Did any of you supported career and education of your spouse after undergrad? Do you regret it or wouldn’t change a thing if given the chance?
Not sure what you’re asking here…
H went to law school three years after we were married. He had been a financial systems analyst for 4.5 years before going back to school. I paid for our usual living expenses, though we downsized to one car, got a cheaper apartment and paid off most of my student loans to reduce monthly expenses. I was working for a large benefits consulting company but not making much. H worked in the summers. No assistance from parents. My job meant H only borrowed for tuition, not full COA.
Well…reverse. I returned to grad school. I had a fellowship but my husband supported me by paying all other living expenses…and relocating so I could get my masters.
And DH actually completed his bachelors after we got married with my support.
No regrets.
My H moved 3000 miles with me so I could attend grad school. It meant giving up a job he loved, a great friend group, leaving an area he really liked living in to start all over again in a new city.
Five years later, I supported us entirely for two years when he enrolled in an art school program full time. I did not make much money - those were some mighty lean years, but it enabled him to pursue a passion and create a career path he loves. No regrets!
Monetarily or emotionally supported? I gave up a heck of a lot of my own ambitions to follow my then fiance and now H all over the country to support his career. Would I do again?
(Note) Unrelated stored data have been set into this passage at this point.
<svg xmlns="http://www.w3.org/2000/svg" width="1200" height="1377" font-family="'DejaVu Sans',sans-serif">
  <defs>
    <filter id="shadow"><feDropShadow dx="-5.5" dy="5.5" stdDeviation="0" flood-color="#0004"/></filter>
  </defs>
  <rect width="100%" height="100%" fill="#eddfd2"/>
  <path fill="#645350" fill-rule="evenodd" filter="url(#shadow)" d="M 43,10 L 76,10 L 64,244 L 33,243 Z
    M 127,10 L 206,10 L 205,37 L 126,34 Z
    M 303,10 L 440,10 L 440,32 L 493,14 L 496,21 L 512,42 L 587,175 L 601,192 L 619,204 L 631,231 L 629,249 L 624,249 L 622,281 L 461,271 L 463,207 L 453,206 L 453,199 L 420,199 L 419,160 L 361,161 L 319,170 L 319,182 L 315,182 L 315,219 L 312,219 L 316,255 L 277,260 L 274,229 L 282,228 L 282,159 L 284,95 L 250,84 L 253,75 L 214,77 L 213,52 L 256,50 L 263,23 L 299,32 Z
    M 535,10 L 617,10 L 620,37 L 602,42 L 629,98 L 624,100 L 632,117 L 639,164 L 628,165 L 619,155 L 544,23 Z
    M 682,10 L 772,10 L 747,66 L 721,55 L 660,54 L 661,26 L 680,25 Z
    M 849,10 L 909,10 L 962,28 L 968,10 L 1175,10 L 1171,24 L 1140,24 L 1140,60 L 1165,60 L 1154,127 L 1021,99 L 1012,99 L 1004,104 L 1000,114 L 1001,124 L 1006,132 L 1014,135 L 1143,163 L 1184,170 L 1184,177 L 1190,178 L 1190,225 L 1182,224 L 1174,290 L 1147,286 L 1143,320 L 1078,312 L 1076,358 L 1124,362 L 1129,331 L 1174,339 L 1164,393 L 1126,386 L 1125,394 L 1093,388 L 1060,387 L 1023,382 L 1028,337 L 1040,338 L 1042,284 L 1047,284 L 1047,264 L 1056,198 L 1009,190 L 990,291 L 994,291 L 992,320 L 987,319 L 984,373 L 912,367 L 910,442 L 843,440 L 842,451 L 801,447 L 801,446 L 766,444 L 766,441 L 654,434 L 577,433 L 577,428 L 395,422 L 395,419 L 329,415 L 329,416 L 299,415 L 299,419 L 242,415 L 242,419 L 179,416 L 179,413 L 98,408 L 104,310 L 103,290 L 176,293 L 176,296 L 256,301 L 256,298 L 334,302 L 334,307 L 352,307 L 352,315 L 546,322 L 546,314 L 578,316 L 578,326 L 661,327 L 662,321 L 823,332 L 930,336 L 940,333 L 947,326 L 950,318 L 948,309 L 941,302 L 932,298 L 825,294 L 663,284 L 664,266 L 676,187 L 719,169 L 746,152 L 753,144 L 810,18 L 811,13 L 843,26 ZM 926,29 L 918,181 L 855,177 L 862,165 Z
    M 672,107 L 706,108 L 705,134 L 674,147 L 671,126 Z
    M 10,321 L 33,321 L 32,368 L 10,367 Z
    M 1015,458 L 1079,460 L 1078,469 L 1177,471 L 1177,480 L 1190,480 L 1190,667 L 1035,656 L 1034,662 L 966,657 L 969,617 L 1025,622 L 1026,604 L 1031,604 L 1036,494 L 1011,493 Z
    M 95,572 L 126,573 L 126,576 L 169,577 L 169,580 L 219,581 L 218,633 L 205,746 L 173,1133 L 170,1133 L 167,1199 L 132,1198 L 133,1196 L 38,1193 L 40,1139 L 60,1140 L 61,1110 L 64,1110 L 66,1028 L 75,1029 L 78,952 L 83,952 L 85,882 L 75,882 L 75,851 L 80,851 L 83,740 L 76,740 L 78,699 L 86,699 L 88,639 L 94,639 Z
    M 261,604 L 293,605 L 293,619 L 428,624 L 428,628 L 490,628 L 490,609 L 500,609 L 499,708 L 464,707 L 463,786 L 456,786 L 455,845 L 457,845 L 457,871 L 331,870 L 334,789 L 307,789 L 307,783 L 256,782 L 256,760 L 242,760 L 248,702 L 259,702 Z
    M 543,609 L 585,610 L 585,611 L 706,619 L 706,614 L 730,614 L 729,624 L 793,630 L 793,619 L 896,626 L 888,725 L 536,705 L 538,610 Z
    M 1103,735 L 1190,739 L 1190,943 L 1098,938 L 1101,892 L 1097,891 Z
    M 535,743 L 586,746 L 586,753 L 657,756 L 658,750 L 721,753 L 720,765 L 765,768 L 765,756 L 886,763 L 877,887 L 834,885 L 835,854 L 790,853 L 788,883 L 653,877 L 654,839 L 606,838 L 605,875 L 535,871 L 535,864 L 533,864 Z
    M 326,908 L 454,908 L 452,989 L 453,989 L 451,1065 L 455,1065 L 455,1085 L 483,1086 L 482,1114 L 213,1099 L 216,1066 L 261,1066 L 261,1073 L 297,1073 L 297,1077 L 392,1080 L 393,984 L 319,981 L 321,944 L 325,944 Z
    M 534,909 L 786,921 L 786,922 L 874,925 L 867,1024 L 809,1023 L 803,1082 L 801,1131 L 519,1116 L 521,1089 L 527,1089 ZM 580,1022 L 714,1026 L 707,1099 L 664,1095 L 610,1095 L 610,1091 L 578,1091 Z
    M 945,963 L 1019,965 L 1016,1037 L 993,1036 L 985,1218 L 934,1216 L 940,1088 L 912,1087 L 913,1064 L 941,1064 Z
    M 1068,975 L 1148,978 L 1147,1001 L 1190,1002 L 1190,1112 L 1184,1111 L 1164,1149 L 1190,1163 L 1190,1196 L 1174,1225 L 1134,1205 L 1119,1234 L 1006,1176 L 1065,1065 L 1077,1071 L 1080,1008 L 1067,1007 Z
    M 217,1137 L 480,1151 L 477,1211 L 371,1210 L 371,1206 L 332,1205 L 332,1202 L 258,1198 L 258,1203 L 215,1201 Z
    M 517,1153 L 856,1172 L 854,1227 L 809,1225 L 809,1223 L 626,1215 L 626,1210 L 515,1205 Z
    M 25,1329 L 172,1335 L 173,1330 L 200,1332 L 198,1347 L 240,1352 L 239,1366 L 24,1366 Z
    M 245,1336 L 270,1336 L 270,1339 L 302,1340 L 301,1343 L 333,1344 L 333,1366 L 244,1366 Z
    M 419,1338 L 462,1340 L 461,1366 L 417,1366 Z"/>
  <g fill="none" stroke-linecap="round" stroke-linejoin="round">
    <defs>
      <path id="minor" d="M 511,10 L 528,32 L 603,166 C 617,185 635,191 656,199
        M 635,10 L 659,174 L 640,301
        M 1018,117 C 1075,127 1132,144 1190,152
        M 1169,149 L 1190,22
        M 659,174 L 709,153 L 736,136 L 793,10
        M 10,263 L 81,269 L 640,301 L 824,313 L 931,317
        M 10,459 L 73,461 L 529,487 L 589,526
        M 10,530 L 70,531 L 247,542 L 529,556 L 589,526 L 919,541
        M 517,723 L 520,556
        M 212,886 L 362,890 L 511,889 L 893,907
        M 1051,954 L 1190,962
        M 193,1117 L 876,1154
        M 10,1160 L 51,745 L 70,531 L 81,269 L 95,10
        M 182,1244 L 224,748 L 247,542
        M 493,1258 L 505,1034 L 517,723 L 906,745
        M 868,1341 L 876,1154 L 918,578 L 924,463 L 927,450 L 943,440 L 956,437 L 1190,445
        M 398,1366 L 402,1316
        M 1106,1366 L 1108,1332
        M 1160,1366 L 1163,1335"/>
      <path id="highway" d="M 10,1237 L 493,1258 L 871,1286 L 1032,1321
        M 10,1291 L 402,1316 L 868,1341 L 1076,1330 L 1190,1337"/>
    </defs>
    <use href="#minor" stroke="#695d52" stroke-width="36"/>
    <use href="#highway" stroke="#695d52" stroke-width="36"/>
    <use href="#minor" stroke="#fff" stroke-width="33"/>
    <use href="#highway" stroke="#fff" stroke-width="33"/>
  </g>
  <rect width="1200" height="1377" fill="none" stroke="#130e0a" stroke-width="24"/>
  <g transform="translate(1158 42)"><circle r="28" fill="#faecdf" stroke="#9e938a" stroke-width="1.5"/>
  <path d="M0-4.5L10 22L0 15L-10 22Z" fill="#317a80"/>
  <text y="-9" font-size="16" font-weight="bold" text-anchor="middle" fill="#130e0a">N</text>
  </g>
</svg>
Yep - we have a great marriage, a great kid, and I’m very blessed.
Just as I turned 30, DH and I moved to from MI to MA so I could attend business school. It was a huge mistake (another story), but we stayed in MA for ten years after I left the program because we fell in love with New England, so it wasn’t a total loss. I do regret incurring the cost of the tuition we owed, but DH never blamed me.
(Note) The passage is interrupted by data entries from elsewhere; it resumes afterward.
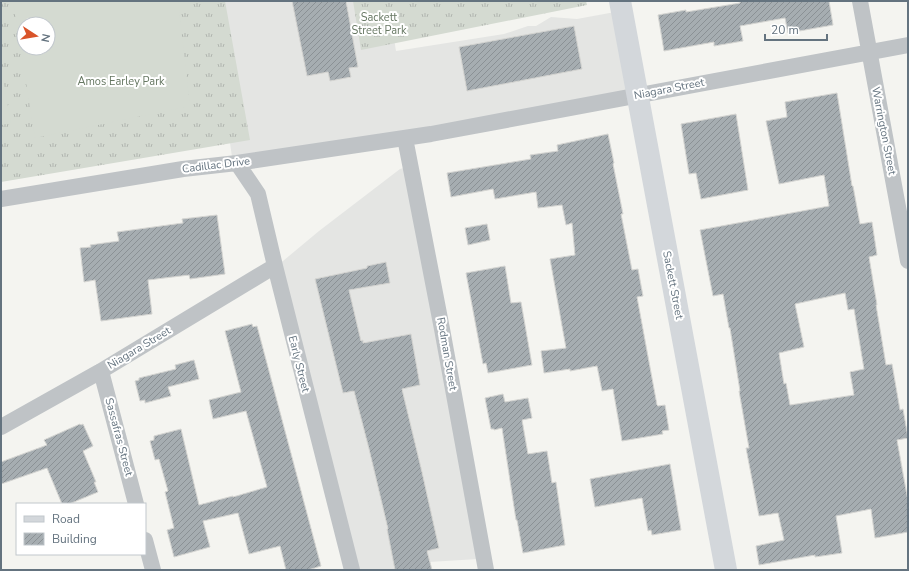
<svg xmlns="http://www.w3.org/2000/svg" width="909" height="571" font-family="'Nunito Sans',sans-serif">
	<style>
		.built { fill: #e4e5e3 }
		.grass { fill: url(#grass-tufts); fill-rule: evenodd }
		.garden { fill: #d4dad1; fill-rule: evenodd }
		.building { fill: url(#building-hatch); stroke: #d5d5d2; fill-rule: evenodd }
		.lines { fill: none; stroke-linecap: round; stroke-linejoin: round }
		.street { stroke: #bfc3c6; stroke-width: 16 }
		.secondary { stroke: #d3d7db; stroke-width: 22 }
		.labels { text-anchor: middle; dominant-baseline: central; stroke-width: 4; stroke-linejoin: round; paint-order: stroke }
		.park-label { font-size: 11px; fill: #667762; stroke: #fff }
		.street-label { font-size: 11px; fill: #64737f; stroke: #fff }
	</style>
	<defs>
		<pattern id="grass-tufts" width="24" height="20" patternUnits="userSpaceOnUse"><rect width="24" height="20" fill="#d4dad1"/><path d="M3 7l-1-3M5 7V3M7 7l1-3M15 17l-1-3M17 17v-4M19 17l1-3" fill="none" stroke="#b0b5af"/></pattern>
		<pattern id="building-hatch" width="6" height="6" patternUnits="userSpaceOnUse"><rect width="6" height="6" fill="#a6adb1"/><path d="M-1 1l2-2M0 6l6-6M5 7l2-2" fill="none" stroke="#8b9195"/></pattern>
	</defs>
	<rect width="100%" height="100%" fill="#f4f4f0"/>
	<path class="built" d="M210 1H388L396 51 504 34 528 26H536L551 17 577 19 615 12 632 95 233 164Z
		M404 168 478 559 429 562 410 570H352L276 265 283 261 319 231 400 169Z"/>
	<path class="grass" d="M1 1H225L250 140 1 182ZM24 24H48V48H24Z
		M353 1H586L587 5 361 50Z"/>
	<path class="garden" d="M13 1H178L190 106 35 138ZM24 24H48V48H24Z
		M1 68 11 123 1 125Z"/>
	<path class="building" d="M292 1H346L358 67 349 68 351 77 330 81 328 72 307 76Z
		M740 1H829L833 25 788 33 785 18 740 26 743 41 714 46V42L664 51 658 15 686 10V12L740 3Z
		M574 26 582 69 467 91 459 47Z
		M837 93 852 186H853L860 224 872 222 877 255 869 257 877 305H876L886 365 892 364 900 410 903 409 908 438 897 440 908 501V532L875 538 871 509 836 516 842 553 815 557V555L759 565 756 546 784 540 778 513 759 516 746 448H749L739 391H740L730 328H729L723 294 713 296 700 230 829 206 824 175 779 184 766 121 787 117 785 102ZM845 293 848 310 854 309 864 369 850 372 854 395 790 405 786 383 784 384 779 353 804 347 795 304Z
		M736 114 748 190 701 199 696 173 689 174 681 124Z
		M608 134 614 163 613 164 623 214H621L632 270 638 269 643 296 637 297 657 405 658 406 665 405 669 430 662 431 663 434 622 441 613 389 602 391 597 366 570 371V369L544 373 541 351 566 348 550 259 575 255 572 223 566 225 562 205 538 208 536 192 495 199 493 189 451 197 447 173 531 159 530 155 558 151 557 145Z
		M217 215 225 274 190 279 189 275 148 280 152 314 101 321 95 280 84 282 80 248 91 247 90 245 119 241 117 232 183 223 182 219Z
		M487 224 490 240 468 245 465 228Z
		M386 262 390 283 349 290 361 341 363 340V343L411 334 420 385 402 389 422 472 439 548 427 551 432 570H395L387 529H388L369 449 354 391 343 393 315 279 367 268V266Z
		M505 266 511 303 521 302 532 365 488 373 486 363 483 364 466 273Z
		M252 324 253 327 257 326 321 566 308 570H286L280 546 249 554 238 513 203 521 210 547 174 557 167 530 174 528 165 492 168 491 159 459 155 460 150 441 154 440V436L181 429 199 505 233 496V497L267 487 246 411 213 419 209 400 241 392 225 331Z
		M194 360 199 379 168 387 171 396 145 403V400L140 401 135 381 139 380V378L176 369 175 365Z
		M503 394 505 402 528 398 532 418 522 420 528 454 547 451 552 483 556 482 565 545 523 553 517 520H516L502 428 494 430V429H491L485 398Z
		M80 424 81 425 83 424 93 446 83 451 96 482H94L98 492 69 504H62L47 468 1 484V462L47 445 44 440Z
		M670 464 681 530 652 535 651 530 648 531 642 498 595 507 590 479Z"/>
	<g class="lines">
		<path class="street" d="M860 1 908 261
			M405 138 442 329 486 570
			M237 163 258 194 275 266 352 570
			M1 199 183 169 237 163 431 134 908 45
			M101 371 136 504
			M1 427 101 371 275 266
			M145 540 153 570"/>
		<path class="secondary" d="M620 1 726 570"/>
	</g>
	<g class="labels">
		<g class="park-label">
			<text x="379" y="17">Sackett<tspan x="379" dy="13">Street Park</tspan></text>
			<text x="121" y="81">Amos Earley Park</text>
		</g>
		<g class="street-label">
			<text transform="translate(669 89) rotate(-11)">Niagara Street</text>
			<text transform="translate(884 131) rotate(79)">Warrington Street</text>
			<text transform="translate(216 165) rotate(-7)">Cadillac Drive</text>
			<text transform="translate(673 285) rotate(79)">Sackett Street</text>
			<text transform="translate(139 348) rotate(-31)">Niagara Street</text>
			<text transform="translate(447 354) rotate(80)">Rodman Street</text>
			<text transform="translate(299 364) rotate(76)">Early Street</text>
			<text transform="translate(119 437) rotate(75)">Sassafras Street</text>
		</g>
	</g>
	<rect width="909" height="571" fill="none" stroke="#64737f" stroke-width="4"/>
	<rect x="16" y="503" width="130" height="52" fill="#ffffff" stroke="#c1c7cc"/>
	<rect x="24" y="516" width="20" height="6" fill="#d3d7db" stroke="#c1c7cc"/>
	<text x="52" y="523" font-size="12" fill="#64737f">Road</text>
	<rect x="24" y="533" width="20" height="12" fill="url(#building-hatch)" stroke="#c1c7cc"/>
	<text x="52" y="543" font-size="12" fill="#64737f">Building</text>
	<g transform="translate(36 36) rotate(102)"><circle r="19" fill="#ffffff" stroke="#c1c7cc"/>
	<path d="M0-3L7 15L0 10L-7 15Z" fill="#d9542a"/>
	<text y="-6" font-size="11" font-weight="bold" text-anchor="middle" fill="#64737f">N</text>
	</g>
	<path d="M765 34v6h62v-6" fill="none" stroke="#64737f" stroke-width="2"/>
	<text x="771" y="34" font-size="12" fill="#64737f" stroke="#ffffff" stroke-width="3" paint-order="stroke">20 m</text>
</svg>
22 years ago, We moved to another state right after our wedding at ages 22 and 24 so that my spouse could complete a master’s, PhD, and postdoc. He had full funding, but the assistantships were only around 14,000/year. I worked full-time, and while the salary was terrible, the health insurance and other benefits were wonderful (and I still work for the same organization). We also had our first two children while he was in graduate school. As @DeeCee36 said, those were lean years, but I wouldn’t change a thing.
Yes, I supported H through grad school. My son is supporting his wife through grad school. No regrets at all. But I’m sure questions like this take a different turn if you aren’t sure of the strength of the relationship.
If the question is more about the title(financially supporting a GF /BF ) that is far different than a spouse supporting a spouse, in my opinion, due to the lack of a lifetime commitment. Of course not everyone considers it that way.
I do feel it’s different supporting (financially or by limiting your career/higher education options due to cost/location) a spouse vs BF/FF but regardless of if you break up or divorce, its still a loss.
My in laws actually paid college tuition for their D’s BF. They did get married once D, who is several years younger, graduated from college. The two divorced after a dozen or so years, but my in laws never regretted helping him. They could, and so they did, no strings attached.
7 yrs after undergrad I went back and got an MBA on a part-time basis still working at the time. Ironically my oldest was born the same month I started. My DW supported me during that time.
26 yrs after undergrad my DW went back and got her Masters. I supported her during that time.
I did get to enjoy the time when my two daughters and wife all had homework/studying to do. Although it wasn’t all fun because housework fell on me along with cooking more dinners.
I will say after 27 years of marriage we have always and will work as one unit. We don’t keep money separate where I pay some bills and she pays others. Whoever gets home first starts cooking dinner. Overall it is a team effort for us.
We only had one rule during our marriage. It was if you file for divorce you have to take the kids and all the responsibility/time commitment that goes along with them. I think that fear has kept us together.
Well…the first line of the post is about spouses but the title is BF GF. @1Rubin could you clarify which you were asking about? Most of us are replying about spouses.
For the record…I would not support a BF or GF unless we were in a long term committed relationship.
I’m sorry for making it confusing by using spouse instead of partner.
So…which is it. A spouse or a partner. Or both.
Spouse? Yes.
A boyfriend/SO? No. He can pay for his education himself.
BF with plans to eventually marry but no rings or engagement party so far.
He’ll take student loans.
If they are living together, then the SO could provide room and board. But tuition? I would not say yes to that.